Noch vor der Erfindung von James Bond hat Ian Fleming in der Schweiz eine intensive Liebesgeschichte mit einer jungen Frau aus dem Kanton Waadt durchlebt. Ein neuer Reiseführer zeichnet nun die Verbindungen des Schriftstellers zur Westschweiz und zum Genfersee nach.

Ian Fleming und Monique Panchaud am Ufer des Genfersees in den 1930er Jahren. (Archivbild)
Ian Fleming und Monique Panchaud am Ufer des Genfersees in den 1930er Jahren. (Archivbild) - Keystone-SDA

«Auf den Spuren von Ian Fleming in der Schweiz», erschienen auf Englisch und auf Französisch bei Editions romandes 180°, lädt dazu ein, den Orten zu folgen, an denen sich der spätere Schöpfer von James Bond in den 1930-er Jahren aufhielt. Die Route führt unter anderem nach Genf, wo Fleming ein Praktikum beim damaligen Völkerbund absolvierte, sowie nach Coppet und Vich, wo sich seine Liebesgeschichte mit Monique Panchaud de Bottens abspielte.

Beziehung als roter Faden

Diese Beziehung bildet den roten Faden des Buches. Sie führte die beiden jungen Menschen bis zur Verlobung, bevor sie sich trennten. «Als er sie kennenlernte, war sie für ihre Zeit sehr avantgardistisch», sagte Reiseführer-Autor Cornelius Schregle zu Keystone-SDA. Dabei hob er ihre Vorliebe für Skifahren, das Hochgebirge und das Autofahren hervor – Aktivitäten also, die für eine junge Frau aus ihrem Milieu damals noch ungewöhnlich waren.

Dem Autor zufolge könnte diese Geschichte auch Spuren im James-Bond-Universum hinterlassen haben. «Die Frauen, die das Bond-Universum bevölkern, haben etwas von Monique: freie Frauen, die ihr Schicksal selbst in der Hand haben», so Schregle.

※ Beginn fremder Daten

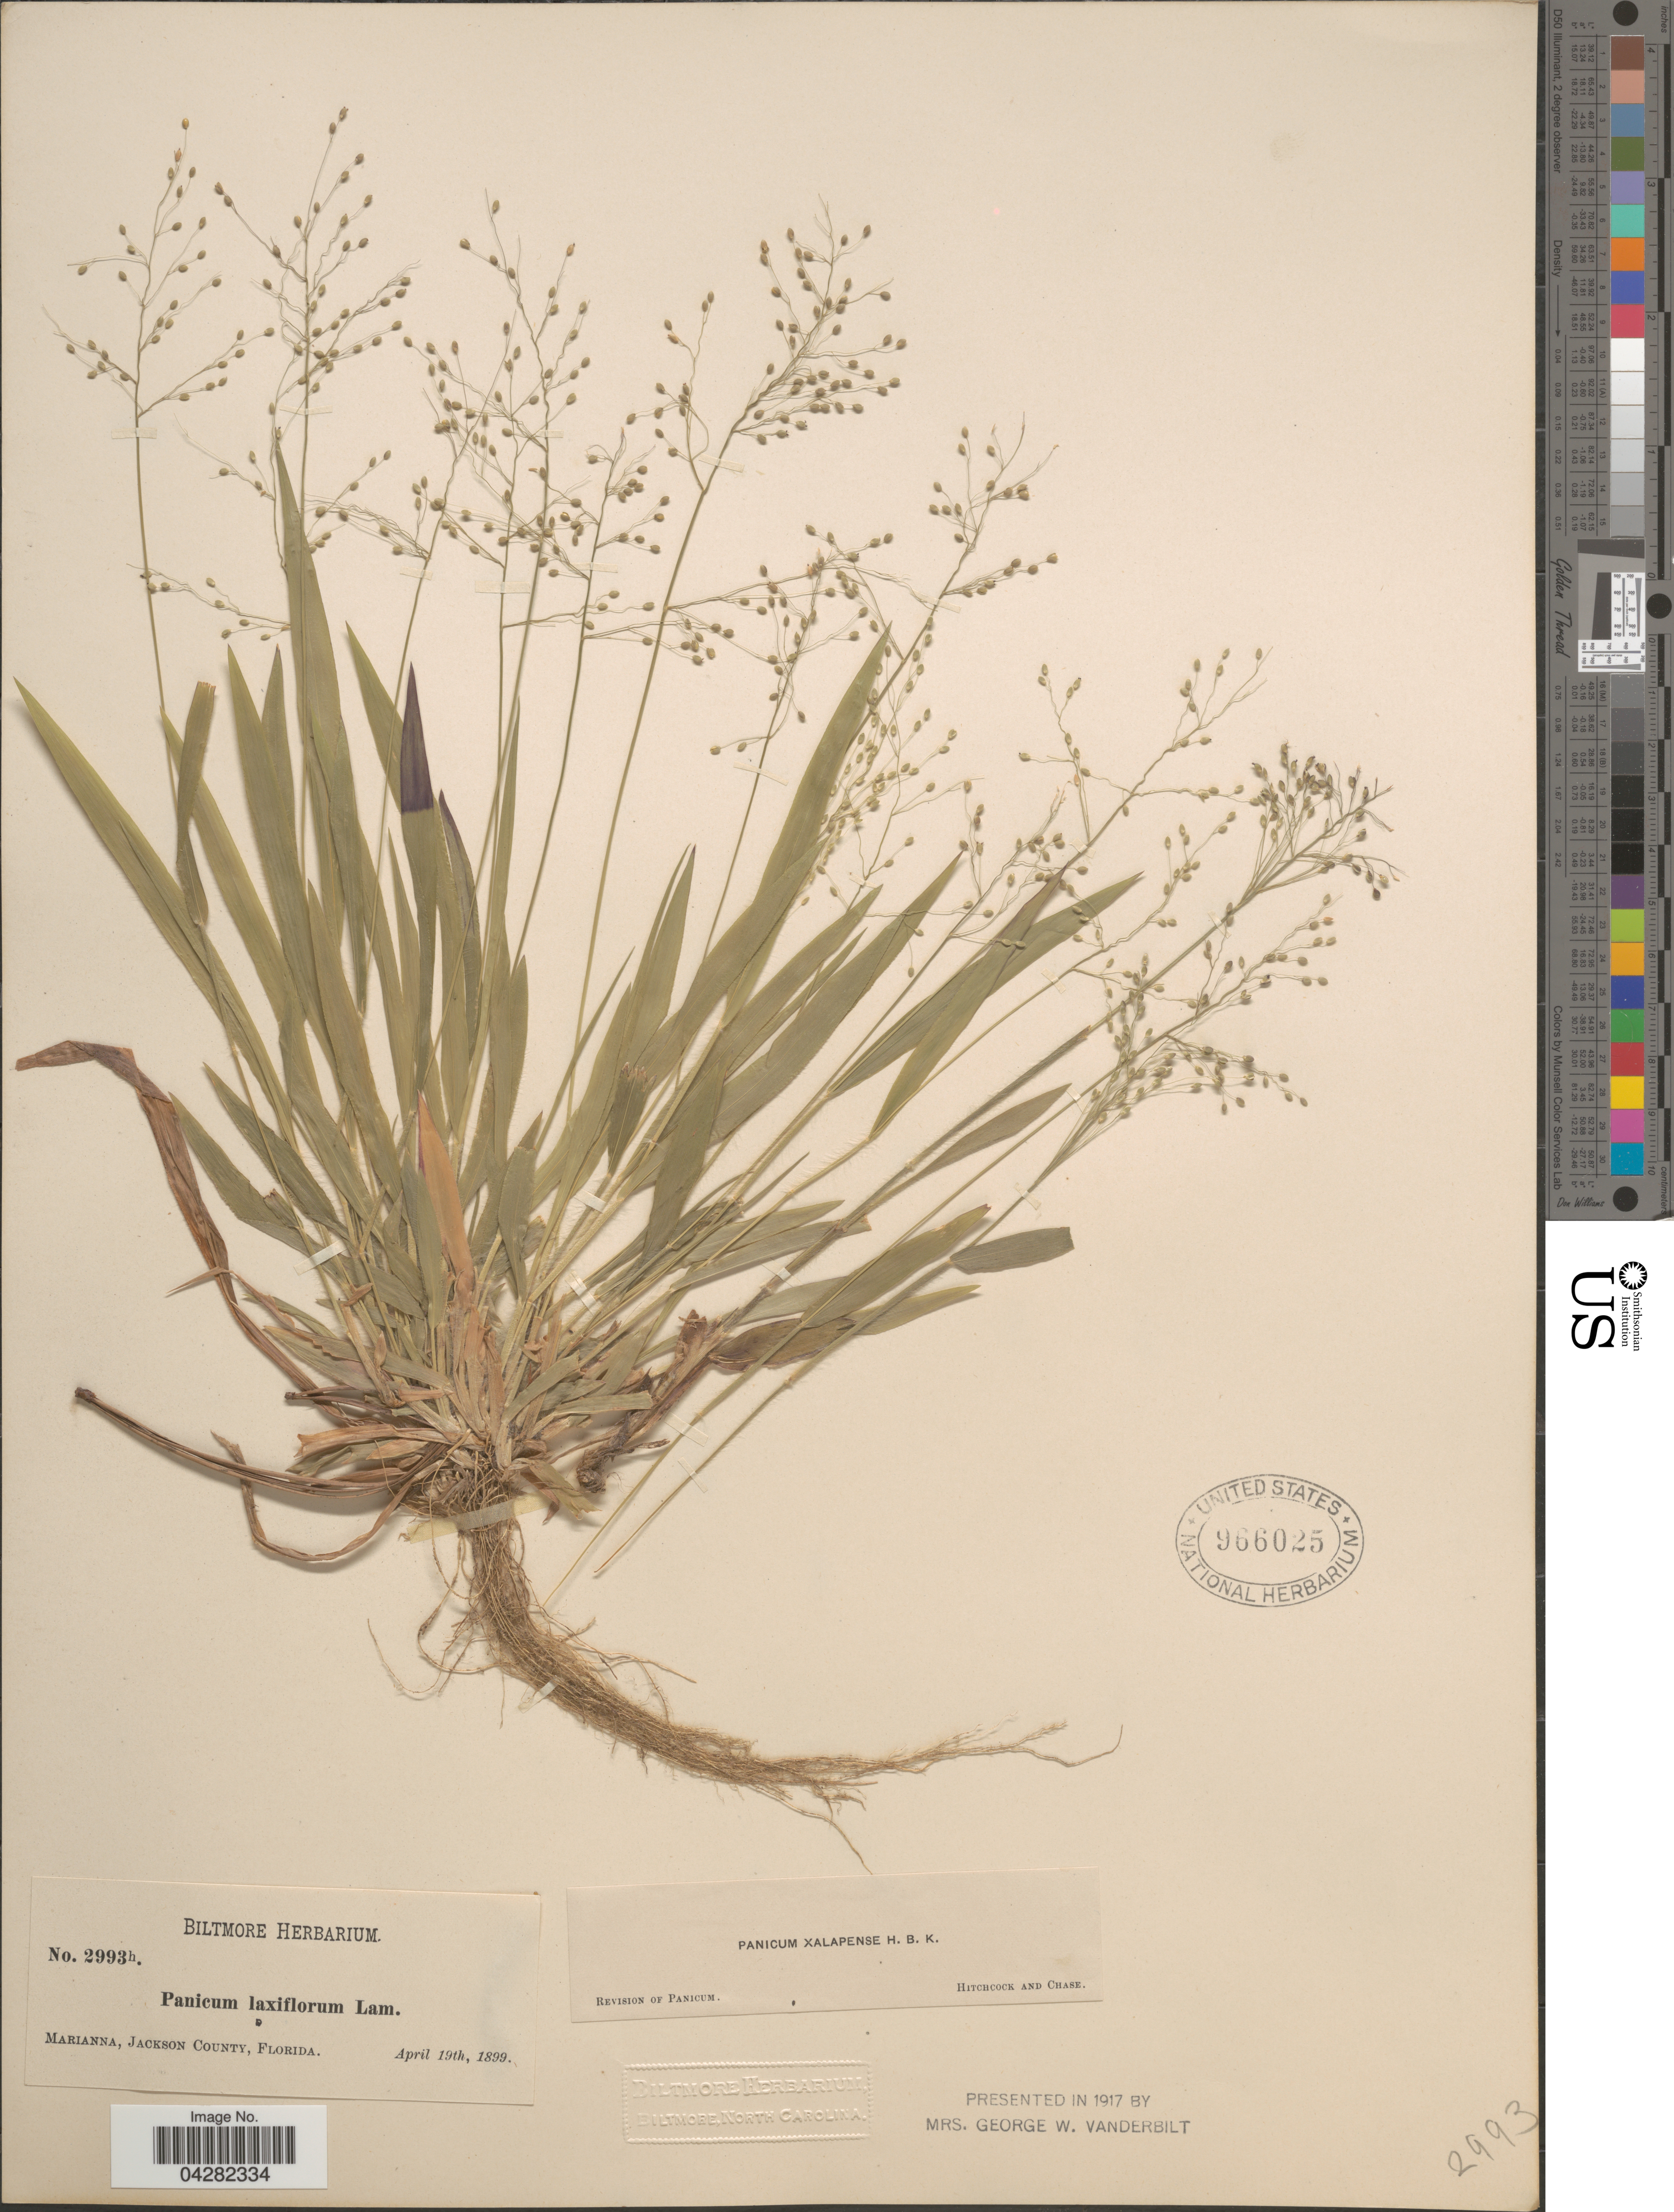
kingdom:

Im Beau-Rivage Palace in Lausanne

Fleming entdeckte die Schweiz schon sehr früh. Seine Familie verweilte unter anderem im Beau-Rivage Palace in Lausanne. Später tauchen die Landschaften und Orte der Westschweiz in seinem Werk wieder auf, während bestimmte Szenen aus den James-Bond-Filmen ihrerseits die Schweiz zu einer mythischen Kulisse machen.

Der Reiseführer vereint historische und zeitgenössische Fotografien, Karten, Archivdokumente und Auszüge aus den Romanen. Die Mehrheit der im Reiseführer erwähnten Orte kann daher auch heute noch besucht werden, sodass der Leser das Lesen in eine Reise verwandeln kann.

Mit dieser Reise durch die Schweiz wollte Cornelius Schregle weniger eine neue Biografie von Fleming verfassen, als vielmehr eine wenig bekannte Phase seines Lebens zugänglich machen. «Ich wollte etwas Leichteres, etwas Unterhaltsameres», mit der Idee, jedem zu ermöglichen, diese Orte «nach eigenem Belieben» zu entdecken.

Dennoch ist das Werk das Ergebnis mehrjähriger Recherchen und Begegnungen, insbesondere mit Angehörigen der Familien von Fleming und Monique Panchaud sowie mit den britischen Biografen Nicolas Shakespeare und Andrew Lycett.

Es knüpft an die Arbeit von Cornelius Schregle über die Verbindungen zwischen der Schweiz und dem Kino an, die mit dem 2016 erschienenen Buch «Backdrop Switzerland» begann. Letzteres befasst sich mit Filmen, die in der Schweiz gedreht wurden oder die Schweiz als Kulisse nutzten.